• [Data for review]:
- Opening Delimiter -

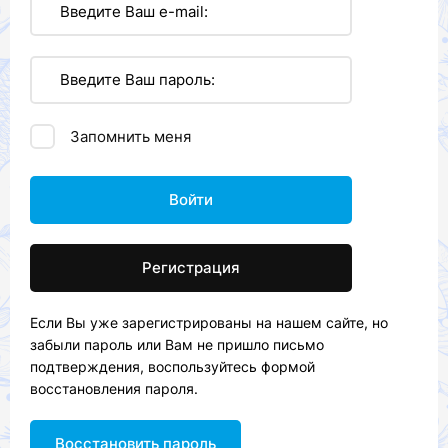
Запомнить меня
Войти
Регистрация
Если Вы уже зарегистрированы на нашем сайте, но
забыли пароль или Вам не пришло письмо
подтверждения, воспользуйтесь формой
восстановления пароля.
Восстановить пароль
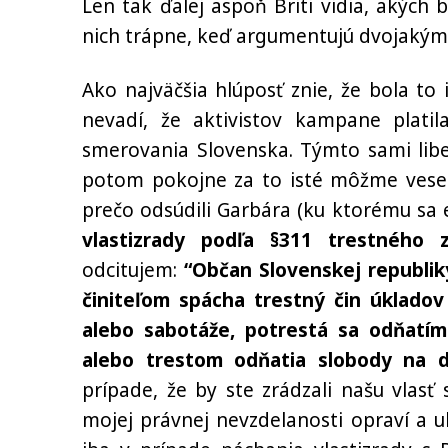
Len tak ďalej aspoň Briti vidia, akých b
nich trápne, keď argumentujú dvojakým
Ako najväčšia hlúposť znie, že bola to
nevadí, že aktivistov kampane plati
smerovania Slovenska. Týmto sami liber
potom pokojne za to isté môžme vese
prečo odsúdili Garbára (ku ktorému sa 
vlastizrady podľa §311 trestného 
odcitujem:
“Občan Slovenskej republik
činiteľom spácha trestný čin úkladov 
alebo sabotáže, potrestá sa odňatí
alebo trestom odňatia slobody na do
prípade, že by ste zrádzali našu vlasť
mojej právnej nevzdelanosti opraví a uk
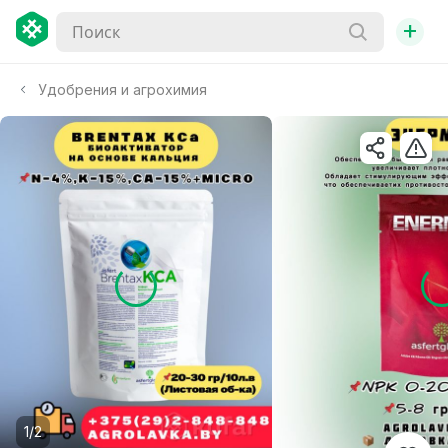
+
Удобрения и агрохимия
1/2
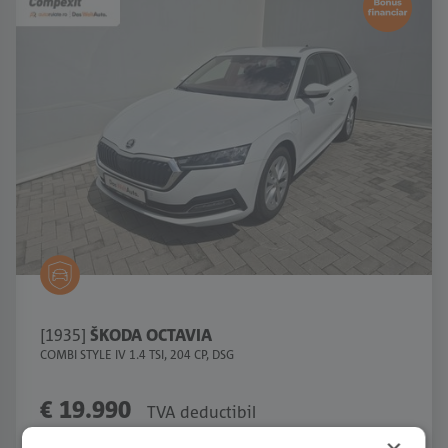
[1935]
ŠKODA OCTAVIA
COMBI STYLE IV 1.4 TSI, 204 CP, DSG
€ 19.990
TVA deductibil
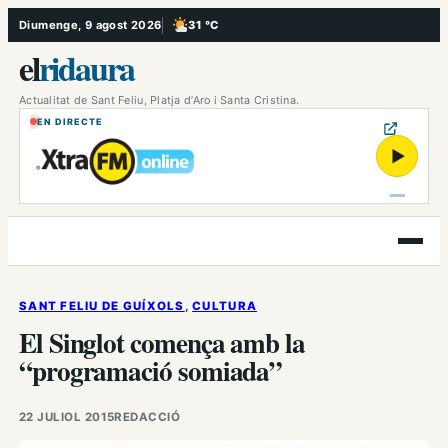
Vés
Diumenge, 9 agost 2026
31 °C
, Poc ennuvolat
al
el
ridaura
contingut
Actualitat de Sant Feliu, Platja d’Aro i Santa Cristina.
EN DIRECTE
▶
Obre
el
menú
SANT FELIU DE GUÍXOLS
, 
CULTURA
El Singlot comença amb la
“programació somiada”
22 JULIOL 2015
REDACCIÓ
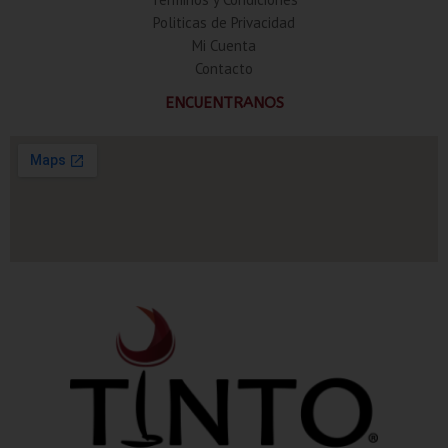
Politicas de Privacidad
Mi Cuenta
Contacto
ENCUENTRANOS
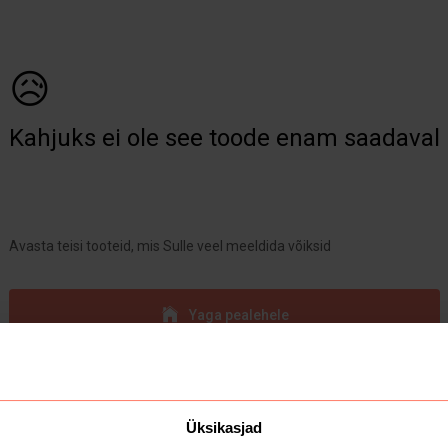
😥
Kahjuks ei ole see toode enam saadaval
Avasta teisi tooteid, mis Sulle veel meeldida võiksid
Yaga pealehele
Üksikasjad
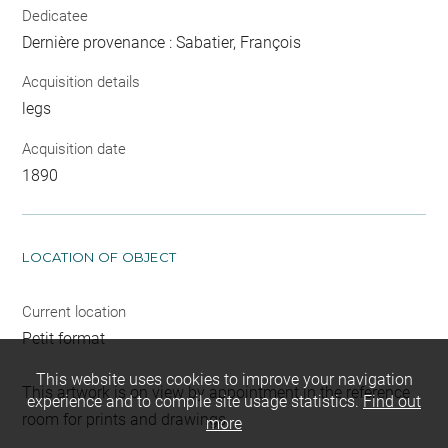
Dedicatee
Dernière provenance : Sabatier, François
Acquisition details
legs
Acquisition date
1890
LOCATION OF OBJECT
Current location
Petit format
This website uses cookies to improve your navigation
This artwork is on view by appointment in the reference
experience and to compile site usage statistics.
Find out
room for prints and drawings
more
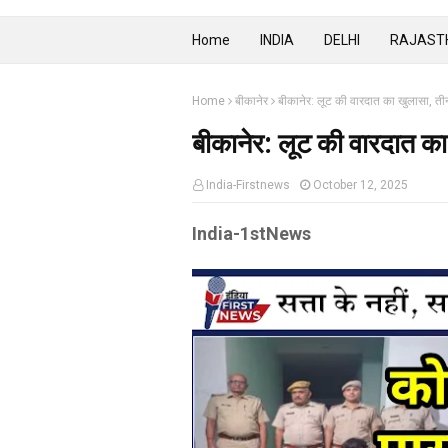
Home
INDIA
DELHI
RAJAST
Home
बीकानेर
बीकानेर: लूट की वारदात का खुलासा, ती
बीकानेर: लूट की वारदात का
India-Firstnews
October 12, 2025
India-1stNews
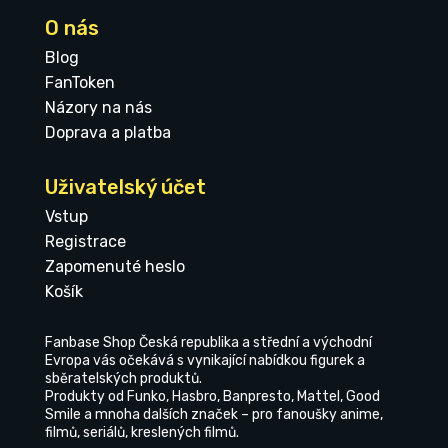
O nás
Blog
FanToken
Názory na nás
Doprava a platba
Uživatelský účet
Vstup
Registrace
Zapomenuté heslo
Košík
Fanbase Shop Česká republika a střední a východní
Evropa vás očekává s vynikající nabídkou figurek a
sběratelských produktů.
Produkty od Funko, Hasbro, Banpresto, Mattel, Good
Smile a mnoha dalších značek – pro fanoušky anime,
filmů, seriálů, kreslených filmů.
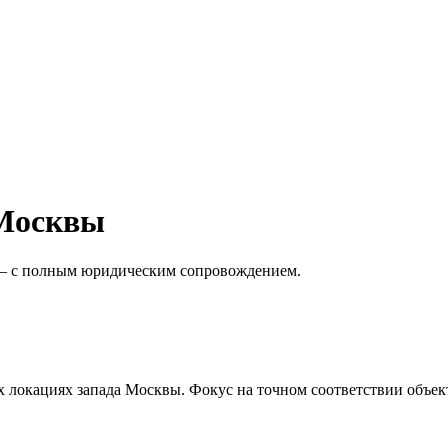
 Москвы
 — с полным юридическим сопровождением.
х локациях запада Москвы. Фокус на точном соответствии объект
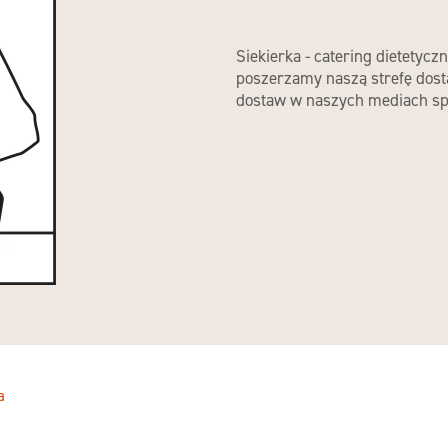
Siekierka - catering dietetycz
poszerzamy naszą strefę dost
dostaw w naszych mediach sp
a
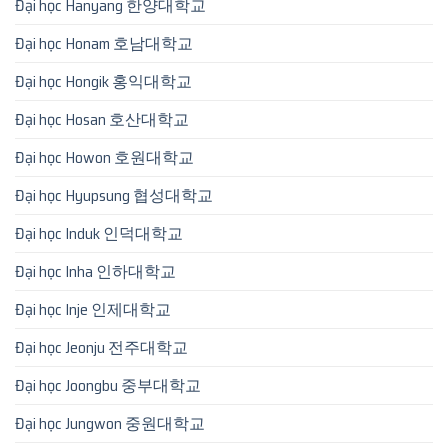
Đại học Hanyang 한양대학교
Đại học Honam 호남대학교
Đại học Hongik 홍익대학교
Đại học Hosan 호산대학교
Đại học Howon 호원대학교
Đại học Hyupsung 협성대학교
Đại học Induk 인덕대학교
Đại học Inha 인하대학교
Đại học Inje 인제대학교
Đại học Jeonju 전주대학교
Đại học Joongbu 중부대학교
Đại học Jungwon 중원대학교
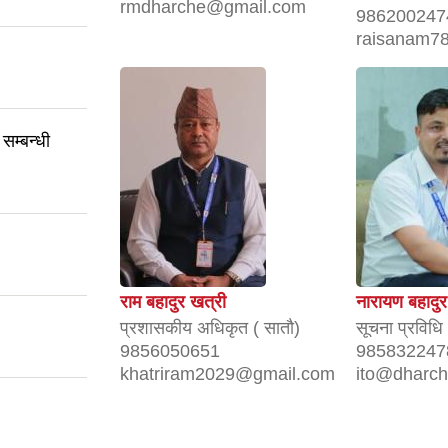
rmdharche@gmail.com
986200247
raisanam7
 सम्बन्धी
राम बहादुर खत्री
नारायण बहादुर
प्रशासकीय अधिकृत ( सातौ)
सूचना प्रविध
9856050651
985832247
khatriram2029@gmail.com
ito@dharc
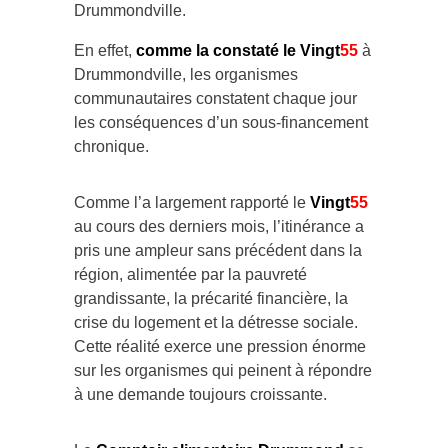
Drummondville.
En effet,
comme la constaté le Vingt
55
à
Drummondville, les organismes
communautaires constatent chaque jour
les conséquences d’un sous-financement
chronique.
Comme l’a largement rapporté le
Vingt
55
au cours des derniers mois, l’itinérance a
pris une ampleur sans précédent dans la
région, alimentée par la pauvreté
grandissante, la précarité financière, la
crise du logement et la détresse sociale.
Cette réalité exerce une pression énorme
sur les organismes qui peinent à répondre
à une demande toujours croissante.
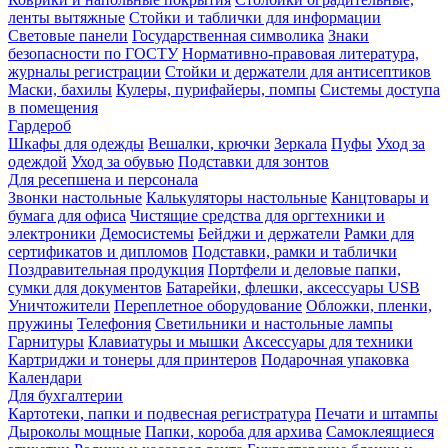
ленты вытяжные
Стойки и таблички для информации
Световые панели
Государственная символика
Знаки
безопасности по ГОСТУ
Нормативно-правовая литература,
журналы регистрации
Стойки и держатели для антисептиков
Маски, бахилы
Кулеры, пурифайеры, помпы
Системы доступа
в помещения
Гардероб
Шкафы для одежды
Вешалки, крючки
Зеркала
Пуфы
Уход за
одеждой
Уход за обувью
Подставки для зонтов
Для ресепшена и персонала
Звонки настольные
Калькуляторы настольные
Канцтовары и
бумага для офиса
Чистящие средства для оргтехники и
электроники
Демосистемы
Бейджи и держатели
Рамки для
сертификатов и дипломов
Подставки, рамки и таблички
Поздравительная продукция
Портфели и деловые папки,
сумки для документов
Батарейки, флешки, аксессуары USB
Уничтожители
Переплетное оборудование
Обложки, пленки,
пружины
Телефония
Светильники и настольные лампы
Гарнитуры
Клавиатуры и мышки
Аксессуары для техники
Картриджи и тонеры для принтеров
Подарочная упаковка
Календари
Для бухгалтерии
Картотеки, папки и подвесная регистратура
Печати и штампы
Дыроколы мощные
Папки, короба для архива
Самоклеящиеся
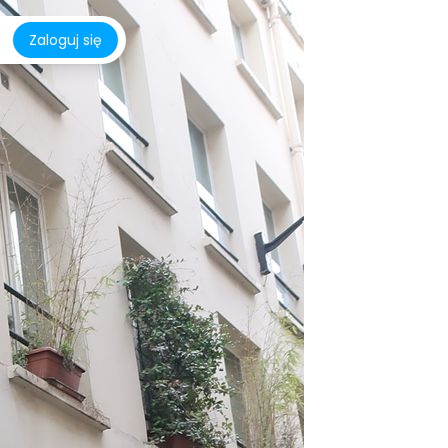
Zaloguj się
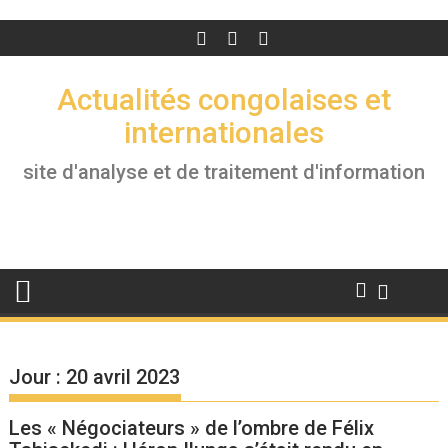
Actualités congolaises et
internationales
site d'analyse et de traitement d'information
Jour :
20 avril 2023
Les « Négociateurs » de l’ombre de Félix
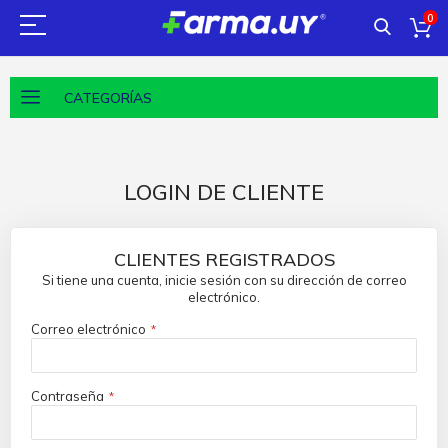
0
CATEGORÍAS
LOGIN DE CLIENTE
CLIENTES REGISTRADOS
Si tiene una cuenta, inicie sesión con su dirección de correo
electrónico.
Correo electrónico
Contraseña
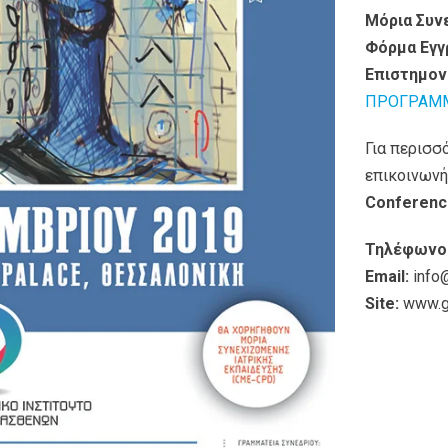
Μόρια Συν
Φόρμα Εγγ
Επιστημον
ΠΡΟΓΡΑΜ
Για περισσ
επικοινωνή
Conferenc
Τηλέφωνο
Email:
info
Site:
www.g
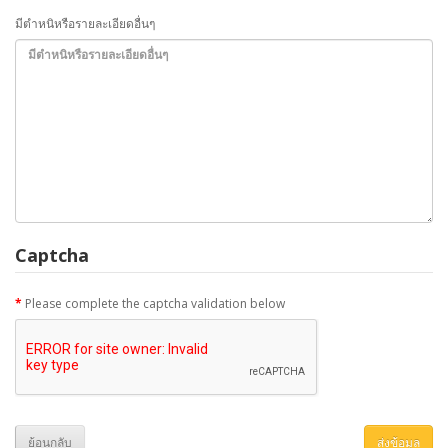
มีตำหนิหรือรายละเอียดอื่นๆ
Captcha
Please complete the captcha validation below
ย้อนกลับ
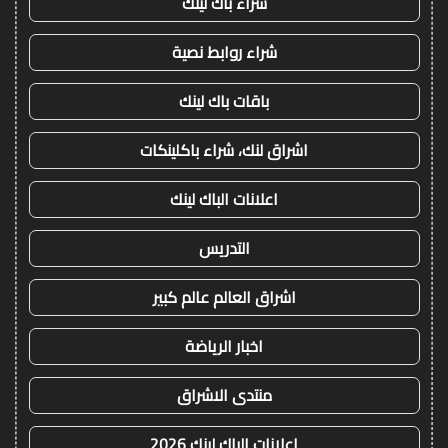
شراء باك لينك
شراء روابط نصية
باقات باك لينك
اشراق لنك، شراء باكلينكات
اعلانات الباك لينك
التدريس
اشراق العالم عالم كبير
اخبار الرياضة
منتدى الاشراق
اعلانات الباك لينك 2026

- Closing Delimiter -

• [Activity]: Render the text lines of every item above as a Markdown table with the columns Row and Line, giving each line a row number and omitting blank lines. Leave the pictures out of the answer.

• [Task solution]:
| Row | Line |
|---|---|
| 1 | Запомнить меня |
| 2 | Войти |
| 3 | Регистрация |
| 4 | Если Вы уже зарегистрированы на нашем сайте, но |
| 5 | забыли пароль или Вам не пришло письмо |
| 6 | подтверждения, воспользуйтесь формой |
| 7 | восстановления пароля. |
| 8 | Восстановить пароль |
| 9 | Len tak ďalej aspoň Briti vidia, akých b |
| 10 | nich trápne, keď argumentujú dvojakým |
| 11 | Ako najväčšia hlúposť znie, že bola to |
| 12 | nevadí, že aktivistov kampane plati |
| 13 | smerovania Slovenska. Týmto sami liber |
| 14 | potom pokojne za to isté môžme vese |
| 15 | prečo odsúdili Garbára (ku ktorému sa  |
| 16 | vlastizrady podľa §311 trestného  |
| 17 | odcitujem: |
| 18 | “Občan Slovenskej republik |
| 19 | činiteľom spácha trestný čin úkladov  |
| 20 | alebo sabotáže, potrestá sa odňatí |
| 21 | alebo trestom odňatia slobody na do |
| 22 | prípade, že by ste zrádzali našu vlasť |
| 23 | mojej právnej nevzdelanosti opraví a uk |
| 24 | + |
| 25 | Удобрения и агрохимия |
| 26 | 1/2 |
| 27 | [1935] |
| 28 | ŠKODA OCTAVIA |
| 29 | COMBI STYLE IV 1.4 TSI, 204 CP, DSG |
| 30 | € 19.990 |
| 31 | TVA deductibil |
| 32 | Vés |
| 33 | Diumenge, 9 agost 2026 |
| 34 | 31 °C |
| 35 | , Poc ennuvolat |
| 36 | al |
| 37 | el |
| 38 | ridaura |
| 39 | contingut |
| 40 | Actualitat de Sant Feliu, Platja d’Aro i Santa Cristina. |
| 41 | EN DIRECTE |
| 42 | ▶ |
| 43 | Obre |
| 44 | el |
| 45 | menú |
| 46 | SANT FELIU DE GUÍXOLS |
| 47 | ,  |
| 48 | CULTURA |
| 49 | El Singlot comença amb la |
| 50 | “programació somiada” |
| 51 | 22 JULIOL 2015 |
| 52 | REDACCIÓ |
| 53 | Politicas de Privacidad |
| 54 | Mi Cuenta |
| 55 | Contacto |
| 56 | ENCUENTRANOS |
| 57 | 😥 |
| 58 | Kahjuks ei ole see toode enam saadaval |
| 59 | Avasta teisi tooteid, mis Sulle veel meeldida võiksid |
| 60 | Yaga pealehele |
| 61 | Üksikasjad |
| 62 | Dedicatee |
| 63 | Dernière provenance : Sabatier, François |
| 64 | Acquisition details |
| 65 | legs |
| 66 | Acquisition date |
| 67 | 1890 |
| 68 | LOCATION OF OBJECT |
| 69 | Current location |
| 70 | Petit format |
| 71 | This website uses cookies to improve your navigation |
| 72 | This artwork is on view by appointment in the reference |
| 73 | experience and to compile site usage statistics. |
| 74 | Find out |
| 75 | room for prints and drawings |
| 76 | more |
| 77 | Home |
| 78 | INDIA |
| 79 | DELHI |
| 80 | RAJAST |
| 81 | Home |
| 82 | बीकानेर |
| 83 | बीकानेर: लूट की वारदात का खुलासा, ती |
| 84 | बीकानेर: लूट की वारदात का |
| 85 | India-Firstnews |
| 86 | October 12, 2025 |
| 87 | India-1stNews |
| 88 | O nás |
| 89 | Blog |
| 90 | FanToken |
| 91 | Názory na nás |
| 92 | Doprava a platba |
| 93 | Uživatelský účet |
| 94 | Vstup |
| 95 | Registrace |
| 96 | Zapomenuté heslo |
| 97 | Košík |
| 98 | Fanbase Shop Česká republika a střední a východní |
| 99 | Evropa vás očekává s vynikající nabídkou figurek a |
| 100 | sběratelských produktů. |
| 101 | Produkty od Funko, Hasbro, Banpresto, Mattel, Good |
| 102 | Smile a mnoha dalších značek – pro fanoušky anime, |
| 103 | filmů, seriálů, kreslených filmů. |
| 104 |  Москвы |
| 105 |  — с полным юридическим сопровождением. |
| 106 | х локациях запада Москвы. Фокус на точном соответствии объект |
| 107 | Siekierka - catering dietetycz |
| 108 | poszerzamy naszą strefę dost |
| 109 | dostaw w naszych mediach sp |
| 110 | a |
| 111 | Đại học Hanyang 한양대학교 |
| 112 | Đại học Honam 호남대학교 |
| 113 | Đại học Hongik 홍익대학교 |
| 114 | Đại học Hosan 호산대학교 |
| 115 | Đại học Howon 호원대학교 |
| 116 | Đại học Hyupsung 협성대학교 |
| 117 | Đại học Induk 인덕대학교 |
| 118 | Đại học Inha 인하대학교 |
| 119 | Đại học Inje 인제대학교 |
| 120 | Đại học Jeonju 전주대학교 |
| 121 | Đại học Joongbu 중부대학교 |
| 122 | Đại học Jungwon 중원대학교 |
| 123 | rmdharche@gmail.com |
| 124 | 986200247 |
| 125 | raisanam7 |
| 126 |  सम्बन्धी |
| 127 | राम बहादुर खत्री |
| 128 | नारायण बहादुर |
| 129 | प्रशासकीय अधिकृत ( सातौ) |
| 130 | सूचना प्रविध |
| 131 | 9856050651 |
| 132 | 985832247 |
| 133 | khatriram2029@gmail.com |
| 134 | ito@dharc |
| 135 | Drummondville. |
| 136 | En effet, |
| 137 | comme la constaté le Vingt |
| 138 | 55 |
| 139 | à |
| 140 | Drummondville, les organismes |
| 141 | communautaires constatent chaque jour |
| 142 | les conséquences d’un sous-financement |
| 143 | chronique. |
| 144 | Comme l’a largement rapporté le |
| 145 | Vingt |
| 146 | 55 |
| 147 | au cours des derniers mois, l’itinérance a |
| 148 | pris une ampleur sans précédent dans la |
| 149 | région, alimentée par la pauvreté |
| 150 | grandissante, la précarité financière, la |
| 151 | crise du logement et la détresse sociale. |
| 152 | Cette réalité exerce une pression énorme |
| 153 | sur les organismes qui peinent à répondre |
| 154 | à une demande toujours croissante. |
| 155 | ленты вытяжные |
| 156 | Стойки и таблички для информации |
| 157 | Световые панели |
| 158 | Государственная символика |
| 159 | Знаки |
| 160 | безопасности по ГОСТУ |
| 161 | Нормативно-правовая литература, |
| 162 | журналы регистрации |
| 163 | Стойки и держатели для антисептиков |
| 164 | Маски, бахилы |
| 165 | Кулеры, пурифайеры, помпы |
| 166 | Системы доступа |
| 167 | в помещения |
| 168 | Гардероб |
| 169 | Шкафы для одежды |
| 170 | Вешалки, крючки |
| 171 | Зеркала |
| 172 | Пуфы |
| 173 | Уход за |
| 174 | одеждой |
| 175 | Уход за обувью |
| 176 | Подставки для зонтов |
| 177 | Для ресепшена и персонала |
| 178 | Звонки настольные |
| 179 | Калькуляторы настольные |
| 180 | Канцтовары и |
| 181 | бумага для офиса |
| 182 | Чистящие средства для оргтехники и |
| 183 | электроники |
| 184 | Демосистемы |
| 185 | Бейджи и держатели |
| 186 | Рамки для |
| 187 | сертификатов и дипломов |
| 188 | Подставки, рамки и таблички |
| 189 | Поздравительная продукция |
| 190 | Портфели и деловые папки, |
| 191 | сумки для документов |
| 192 | Батарейки, флешки, аксессуары USB |
| 193 | Уничтожители |
| 194 | Переплетное оборудование |
| 195 | Обложки, пленки, |
| 196 | пружины |
| 197 | Телефония |
| 198 | Светильники и настольные лампы |
| 199 | Гарнитуры |
| 200 | Клавиатуры и мышки |
| 201 | Аксессуары для техники |
| 202 | Картриджи и тонеры для принтеров |
| 203 | Подарочная упаковка |
| 204 | Календари |
| 205 | Для бухгалтерии |
| 206 | Картотеки, папки и подвесная регистратура |
| 207 | Печати и штампы |
| 208 | Дыроколы мощные |
| 209 | Папки, короба для архива |
| 210 | Самоклеящиеся |
| 211 | Zaloguj się |
| 212 | Actualités congolaises et |
| 213 | internationales |
| 214 | site d'analyse et de traitement d'information |
| 215 | Jour : |
| 216 | 20 avril 2023 |
| 217 | Les « Négociateurs » de l’ombre de Félix |
| 218 | 0 |
| 219 | CATEGORÍAS |
| 220 | LOGIN DE CLIENTE |
| 221 | CLIENTES REGISTRADOS |
| 222 | Si tiene una cuenta, inicie sesión con su dirección de correo |
| 223 | electrónico. |
| 224 | Correo electrónico |
| 225 | Contraseña |
| 226 | Μόρια Συν |
| 227 | Φόρμα Εγγ |
| 228 | Επιστημον |
| 229 | ΠΡΟΓΡΑΜ |
| 230 | Για περισσ |
| 231 | επικοινωνή |
| 232 | Conferenc |
| 233 | Τηλέφωνο |
| 234 | Email: |
| 235 | info |
| 236 | Site: |
| 237 | www.g |
| 238 | มีตำหนิหรือรายละเอียดอื่นๆ |
| 239 | Captcha |
| 240 | Please complete the captcha validation below |
| 241 | ย้อนกลับ |
| 242 | شراء باك لينك |
| 243 | شراء روابط نصية |
| 244 | باقات باك لينك |
| 245 | اشراق لنك، شراء باكلينكات |
| 246 | اعلانات الباك لينك |
| 247 | التدريس |
| 248 | اشراق العالم عالم كبير |
| 249 | اخبار الرياضة |
| 250 | منتدى الاشراق |
| 251 | اعلانات الباك لينك 2026 |